For insight into how Kappos will deal with the proposed patent rule changes, we look to comments he made prior to and after his nomination. Regarding changes to the continuation procedures, in 2006 Kappos commented, albeit as the Vice President and Assistant General Counsel of Intellectual Property at IBM, that:

"[T]he issue in the end really isn't whether we'll preclude second continuations or third continuations or whatever. The issue is really having an adequate explanation for them, getting that in the record, and making it clear between the patentee, the Office and ultimately the public. Remember, the purpose of the system is to benefit the public. If the public has that information, we can all guide our activities later on, knowing what was done, why it was done, and that it's been reduced to writing, and everyone can understand it. We'd get a lot more clarity in the system, and we'd get a public notice function that actually works."2

Even a cursory review of the proposed patent rule changes in their current form, particularly Final Rule 78 (related to the continuation practice), reveals disconnect between the rules and general thoughts on the continuation practice offered by Kappos. It seems likely that Kappos' approach to reform the claims standards and continuation practice will be less rigid. For example, Kappos provided further insight into possible changes to the continuation practice by the USPTO, when he stated:

"[W]e need to set a bookmark there, and when we get to talking about how to improve the continuation proposal, one of the things we should talk about around this table is how we would guide the Patent Office in setting up the criterion for prosecuting in getting past the first continuation. Obviously, if that bar is very low then those who don't like this rule would be satisfied because almost every application would get over it. If the bar is very high then quite the opposite."3

Additionally, on behalf of IBM, Kappos filed a declaration in support of the AIPLA amicus curiae brief supporting the position of GlaxoSmithKline (the SmithKline Beecham Corporation and Glaxo Group Limited collectively or GSK) on the retroactive application of the rules to pending applications, and the "related application" disclosure requirements.

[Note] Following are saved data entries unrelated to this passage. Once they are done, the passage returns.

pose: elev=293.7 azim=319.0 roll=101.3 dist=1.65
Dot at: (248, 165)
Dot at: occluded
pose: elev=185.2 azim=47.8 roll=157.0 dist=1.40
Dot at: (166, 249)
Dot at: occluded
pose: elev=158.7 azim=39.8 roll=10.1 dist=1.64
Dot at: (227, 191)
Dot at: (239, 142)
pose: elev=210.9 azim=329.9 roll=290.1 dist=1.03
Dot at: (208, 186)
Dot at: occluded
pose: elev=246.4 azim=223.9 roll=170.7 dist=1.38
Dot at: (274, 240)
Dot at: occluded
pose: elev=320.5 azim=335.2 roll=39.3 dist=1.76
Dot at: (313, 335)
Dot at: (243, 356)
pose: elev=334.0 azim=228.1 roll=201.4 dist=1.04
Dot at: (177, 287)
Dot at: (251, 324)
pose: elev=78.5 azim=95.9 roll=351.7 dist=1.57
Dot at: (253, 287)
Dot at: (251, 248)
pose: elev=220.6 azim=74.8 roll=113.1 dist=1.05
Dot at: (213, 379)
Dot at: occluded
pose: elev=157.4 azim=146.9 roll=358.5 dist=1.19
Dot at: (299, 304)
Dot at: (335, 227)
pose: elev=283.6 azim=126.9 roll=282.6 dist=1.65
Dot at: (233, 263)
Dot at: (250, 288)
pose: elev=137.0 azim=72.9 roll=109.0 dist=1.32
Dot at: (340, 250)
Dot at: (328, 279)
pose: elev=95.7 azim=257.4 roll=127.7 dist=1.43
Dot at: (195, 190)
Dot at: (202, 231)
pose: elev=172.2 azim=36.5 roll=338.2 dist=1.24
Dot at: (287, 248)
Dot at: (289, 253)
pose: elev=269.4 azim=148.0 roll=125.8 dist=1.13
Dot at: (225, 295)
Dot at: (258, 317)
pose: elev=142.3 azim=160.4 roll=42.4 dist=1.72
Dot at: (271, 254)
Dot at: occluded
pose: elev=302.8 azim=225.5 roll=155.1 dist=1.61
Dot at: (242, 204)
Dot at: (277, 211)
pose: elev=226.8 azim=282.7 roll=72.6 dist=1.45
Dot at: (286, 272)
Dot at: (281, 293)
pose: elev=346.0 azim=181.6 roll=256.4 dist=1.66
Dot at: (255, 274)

Most recently, when asked at the Senate Judiciary Committee hearing about the proposed claim and continuation rules and whether his prior position at IBM would influence his attitude, Kappos responded by saying his role, if confirmed as Director, would be to "[do] the right thing for the American people and the United States of America," and he would "put [his] previous role behind [him] and focus on doing the right thing for the United States of America—in the Tafas case and the Bilski case and everything else on a policy level." Doing the right thing for the American people and the United States of America likely will involve the USPTO crafting a new solution to the problems faced by the claims standards and continuation practice, which may ultimately lead to yet another set of proposed rules—stand by.